Football

Published: Friday June 6, 2014 MYT 4:12:15 AM
Updated: Friday June 6, 2014 MYT 4:13:27 AM

Wrap Gerrard up in cotton wool, says Hoddle

LONDON (Reuters) - England manager Roy Hodgson should wrap his talisman Steven Gerrard up in cotton wool because an injury to the 34-year-old captain would be disastrous for England's World Cup plans, says Glenn Hoddle.

Hoddle, who coached England at the 1998 World Cup, said Hodgson must carefully manage the Liverpool midfielder's game time in friendlies before the team's opener against Italy in Manaus on June 14.

"Roy must have winced when his captain was hurt in an early tackle during the Peru game at Wembley, in the final warm-up game on home soil before heading off to Miami," said Hoddle, England manager from 1996-1999.

"Personally, I wouldn't have risked him for longer than a half, and in fact, wouldn't have even started with him. He needs to be wrapped up in cotton wool and protected like a National Treasure.
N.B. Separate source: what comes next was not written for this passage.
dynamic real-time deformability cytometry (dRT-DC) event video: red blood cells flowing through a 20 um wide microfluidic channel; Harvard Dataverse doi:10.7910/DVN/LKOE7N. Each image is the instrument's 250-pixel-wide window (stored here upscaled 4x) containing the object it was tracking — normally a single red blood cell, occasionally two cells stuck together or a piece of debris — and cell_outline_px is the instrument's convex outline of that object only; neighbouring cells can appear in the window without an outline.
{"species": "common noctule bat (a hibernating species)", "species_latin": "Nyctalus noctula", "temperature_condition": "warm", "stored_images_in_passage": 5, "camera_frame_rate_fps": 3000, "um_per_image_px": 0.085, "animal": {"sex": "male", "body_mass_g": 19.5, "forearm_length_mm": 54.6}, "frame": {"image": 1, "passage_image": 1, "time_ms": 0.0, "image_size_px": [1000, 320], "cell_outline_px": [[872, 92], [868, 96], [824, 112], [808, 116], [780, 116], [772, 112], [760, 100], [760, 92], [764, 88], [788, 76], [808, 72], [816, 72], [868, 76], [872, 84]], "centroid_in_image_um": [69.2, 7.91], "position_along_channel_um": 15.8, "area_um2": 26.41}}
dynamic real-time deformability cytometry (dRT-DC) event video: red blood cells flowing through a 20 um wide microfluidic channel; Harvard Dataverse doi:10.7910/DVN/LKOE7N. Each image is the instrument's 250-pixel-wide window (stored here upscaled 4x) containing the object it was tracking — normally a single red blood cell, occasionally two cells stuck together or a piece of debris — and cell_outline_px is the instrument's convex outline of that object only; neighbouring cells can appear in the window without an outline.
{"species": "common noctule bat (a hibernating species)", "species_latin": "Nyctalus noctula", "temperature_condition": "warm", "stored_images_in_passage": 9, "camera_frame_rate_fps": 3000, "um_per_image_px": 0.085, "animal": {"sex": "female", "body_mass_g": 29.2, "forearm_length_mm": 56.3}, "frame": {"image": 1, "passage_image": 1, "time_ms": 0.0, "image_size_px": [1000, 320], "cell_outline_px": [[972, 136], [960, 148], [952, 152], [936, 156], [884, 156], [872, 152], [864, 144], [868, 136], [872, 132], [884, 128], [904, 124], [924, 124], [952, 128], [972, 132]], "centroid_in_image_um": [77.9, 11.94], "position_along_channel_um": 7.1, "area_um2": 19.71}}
"Look at the major worry now circulating around Alex Oxlade-Chamberlain. It's horrible for the player, horrible for the manager."

Arsenal winger Oxlade-Chamberlain injured his right knee against Ecuador in Miami on Wednesday and faces two weeks out.

"Now you can see why Roy didn't play Gerrard against Ecuador, such is his importance, especially because of the role he will perform in Brazil - an injury to the skipper would spell disaster for Roy's plans," Hoddle said.

Hoddle, in a column for British bookmaker William Hill (www.williamhill.com), said Hodgson simply cannot risk not having his skipper lead England out against the Italians.

"Gerrard is as important to England as Andrea Pirlo is to Italy; both vastly experienced, and hugely influential in midfield, where the games will be won or lost.

"The worry for Roy and England going into this tournament is that there is no natural understudy to Gerrard. Frank Lampard is the nearest, but nowhere near as effective in his long range of passing as Gerrard, nor as robust."